Blackadder wasn't that short, there were four series in total and I highly recommend Blackadder goes Forth if you can find it.

I think you're right Sangye, it's very much finding a balance and I obviously still need some fine tuning.

Doug
01-01-2010, 07:28 AM
Yes! That's what prompted the question. Hearing him speak perfect American English in House, it shocked me to hear him on a talk show speaking with his "normal" accent. Thanks for the heads up of the fourth series. The set I had had the first three. Hysterically funny stuff played by brilliant actors!

gwenllian111
01-01-2010, 08:28 AM
Hi Luce,

So sorry to hear about your flare.

I've had 8 infusions of Ritixumab so far, and it's worked brilliantly, and for me, no side effects whatsoever!! Each infusion takes about 5- 6 hours, as they have to do it v.slowly, but the 'cover' they give you, piriton, just makes you sleepy, so it's actually one of the nicest meds i've ever had!

Good luck, Gwen xx

Sangye
01-01-2010, 09:51 AM
Ahem... Doug.

Luce
01-01-2010, 11:49 AM
Gwen, is that your new addition? Absolutely adorable!
Thank you for sharing your experience with Ritux, I've heard nothing but good things about this drug for weggies.
I can't wait to see this drug being used routinely to spare new weggies the horror of cytoxan.

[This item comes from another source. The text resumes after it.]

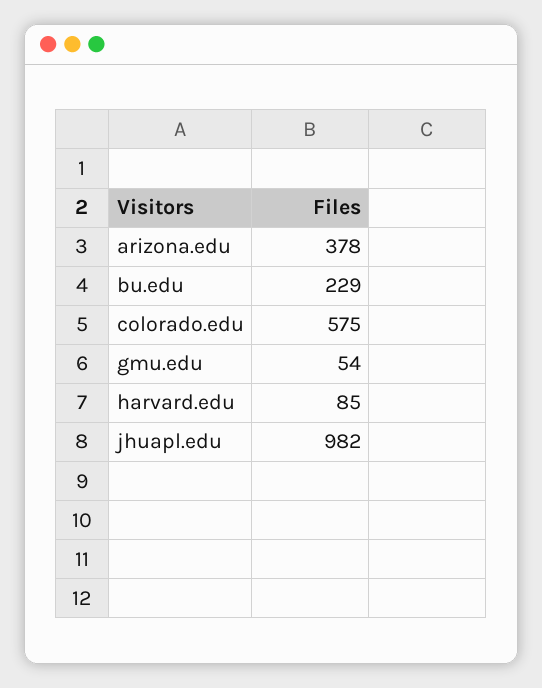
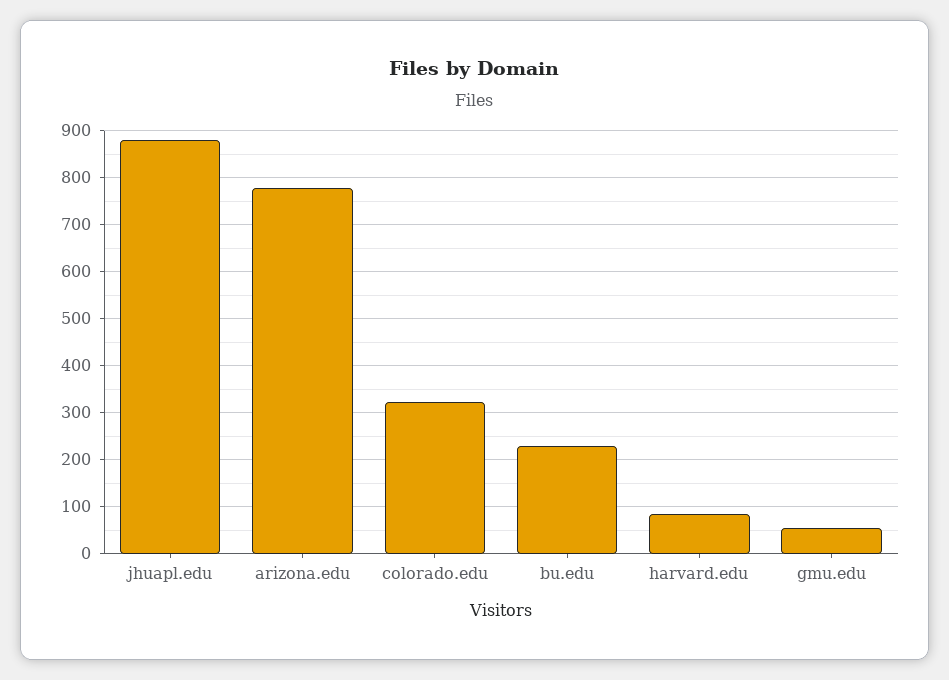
arizona.edu: 378 -> 780
colorado.edu: 575 -> 320
jhuapl.edu: 982 -> 880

Doug, the fourth is the last and in my opinion the best - fantastic example of British humour and if you do get to track down the fourth series may I just say "wibble".

jola57
01-01-2010, 04:23 PM
Gwen your new daughter is simply adorable. You sure know how to make babies (well some of that goes to your other half too). You are an inspiration to all the young women visiting our forum who want to start a family either now or in the future. When time permits please keep sharing some of your thoughts with us. Best wishes to you in the New Year.

gwenllian111
01-01-2010, 06:32 PM
Thanks guys!
Her name is Eirian, and she is 5 months old now.
I have to say that i never thought I would be able to have children, having had so much cytoxan (and reacted so badly to it), but how wrong was i! We have three blessings now (no more, lol!) and we truly have been blessed.

Post pregnancy i've had flare ups soon after the birth,and so being on chemo had to stop breastfeeding, but luckily after this pregnancy, I was giving Ritix, and I was able to breast feed which meant a lot to me.

Truly blessed days. x

PS. Nice to be back. It feels like coming home! Happy new year everyone xxxxx

Sangye
01-02-2010, 03:50 AM
Eirian is just gorgeous. Snuggly little face! I agree with Jolanta, that you are an inspiration to young Weggies who hope to have families-- whether biological or adopted, parenthood is possible. I'm glad you're back on here, too. Missed you. :)

elephant
01-02-2010, 04:31 AM
She is gorgeous. You are certainly blessed to have three wonderful children. You are a strong person.